Wynik spotkania otworzyli jednak miejscowi. Po nieporozumieniu Sebastiana Kmiecika i Mateusza Kubiaka gospodarze wyszli na prowadzenie. Ale już cztery minuty później do remisu doprowadził etatowy snajper Orzełków – Piotr Karcz.

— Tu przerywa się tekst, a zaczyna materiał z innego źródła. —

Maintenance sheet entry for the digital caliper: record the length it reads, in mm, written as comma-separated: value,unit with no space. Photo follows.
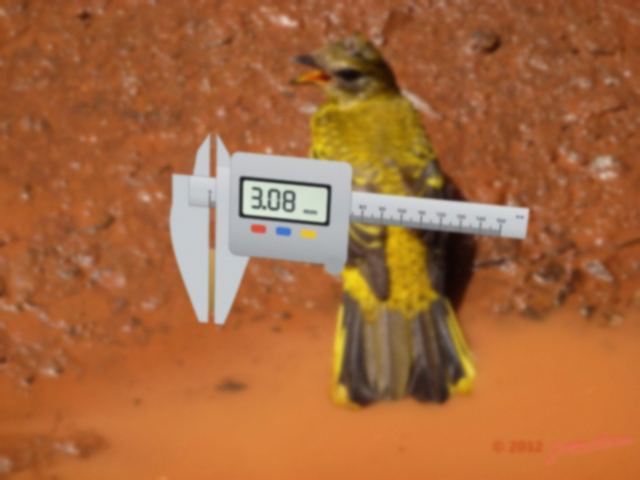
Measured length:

Goście przyspieszyli tempo gry w drugiej połowie. Na bramkę Sokoła sunęły kolejne ataki, a podopieczni Michała Kosińskiego co chwila mogli radować się z kolejnych trafień. Dla przyjezdnych po dwa gole zdobyli Bartłomiej Ziembiński, Karol Tomczak oraz Karcz. Sokół w drugiej połowie miał zaledwie jedną groźną sytuację, ale Kmiecik dobrym wyjściem z bramki zażegnał niebezpieczeństwo, tym samym rehabilitując się za popełniony przed przerwą błąd. – W pierwszej odsłonie zabrakło w naszej grze odpowiedniej koncentracji, dlatego to goście wyszli na prowadzenie. Po przerwie zagraliśmy już jednak na swoim optymalnym poziomie, nie dając żadnych szans ekipie z Bralina – podsumował pomocnik Białego Orła Marcin Ciesielski.
(GRZELO)
Sokół Bralin – Biały Orzeł Koźmin Wielkopolski 1:7 (1:1)
BRAMKI: 1:0 – Adam Kowalczyk (25’), 1:1 – Piotr Karcz (29’), 1:2 – Karol Tomczak (67’). 1:3 – Bartłomiej Ziembiński (71’), 1:4 – Piotr Karcz (72’), 1:5 – Piotr Karcz (84’), 1:6 – Bartłomiej Ziembiński (86’), 1:7 – Karol Tomczak (87’)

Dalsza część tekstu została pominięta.